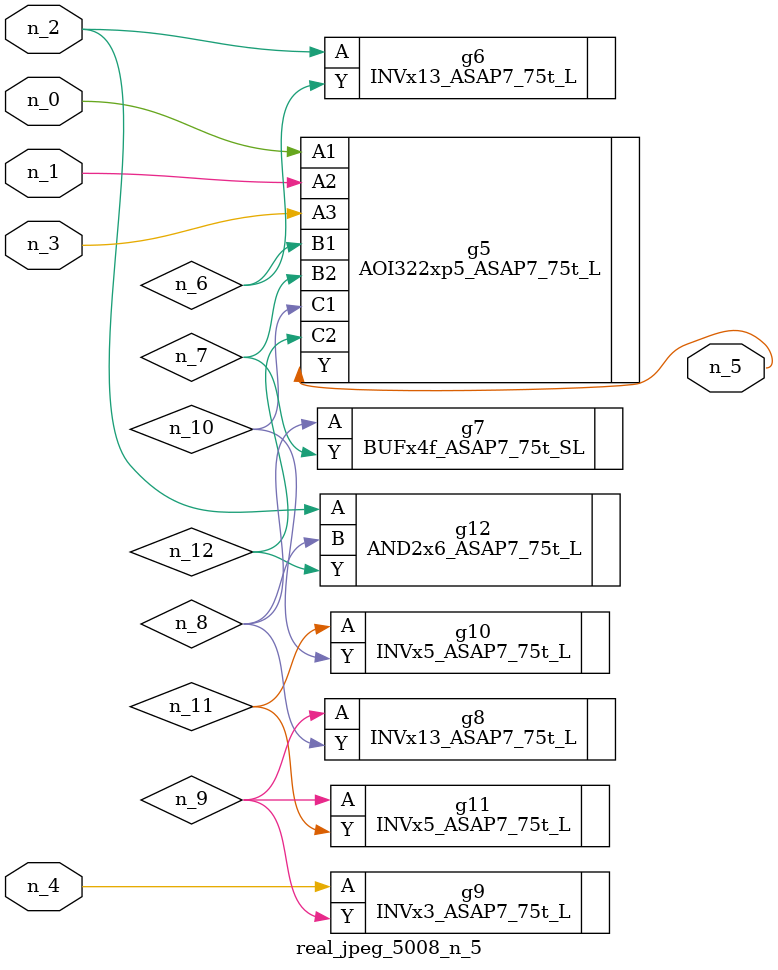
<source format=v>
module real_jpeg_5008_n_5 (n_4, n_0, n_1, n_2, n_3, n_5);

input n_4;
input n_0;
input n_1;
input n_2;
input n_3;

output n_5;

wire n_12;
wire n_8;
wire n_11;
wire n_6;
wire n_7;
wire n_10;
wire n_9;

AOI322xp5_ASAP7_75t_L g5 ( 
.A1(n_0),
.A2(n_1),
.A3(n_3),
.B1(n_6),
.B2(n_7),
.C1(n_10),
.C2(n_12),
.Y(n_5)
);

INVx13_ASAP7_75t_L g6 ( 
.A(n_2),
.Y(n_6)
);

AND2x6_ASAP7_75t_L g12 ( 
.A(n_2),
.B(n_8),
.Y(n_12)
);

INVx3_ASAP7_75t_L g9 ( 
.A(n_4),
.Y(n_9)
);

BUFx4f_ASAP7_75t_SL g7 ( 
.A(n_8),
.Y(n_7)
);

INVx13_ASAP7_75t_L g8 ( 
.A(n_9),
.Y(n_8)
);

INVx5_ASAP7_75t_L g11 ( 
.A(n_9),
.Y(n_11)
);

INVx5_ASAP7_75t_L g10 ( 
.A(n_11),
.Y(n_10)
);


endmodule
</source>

----------

THE PROBLEM
For this exercise, give the listing again exactly as written, with the pictures omitted.

REPLY
<source format=v>
module real_jpeg_5008_n_5 (n_4, n_0, n_1, n_2, n_3, n_5);

input n_4;
input n_0;
input n_1;
input n_2;
input n_3;

output n_5;

wire n_12;
wire n_8;
wire n_11;
wire n_6;
wire n_7;
wire n_10;
wire n_9;

AOI322xp5_ASAP7_75t_L g5 ( 
.A1(n_0),
.A2(n_1),
.A3(n_3),
.B1(n_6),
.B2(n_7),
.C1(n_10),
.C2(n_12),
.Y(n_5)
);

INVx13_ASAP7_75t_L g6 ( 
.A(n_2),
.Y(n_6)
);

AND2x6_ASAP7_75t_L g12 ( 
.A(n_2),
.B(n_8),
.Y(n_12)
);

INVx3_ASAP7_75t_L g9 ( 
.A(n_4),
.Y(n_9)
);

BUFx4f_ASAP7_75t_SL g7 ( 
.A(n_8),
.Y(n_7)
);

INVx13_ASAP7_75t_L g8 ( 
.A(n_9),
.Y(n_8)
);

INVx5_ASAP7_75t_L g11 ( 
.A(n_9),
.Y(n_11)
);

INVx5_ASAP7_75t_L g10 ( 
.A(n_11),
.Y(n_10)
);


endmodule
</source>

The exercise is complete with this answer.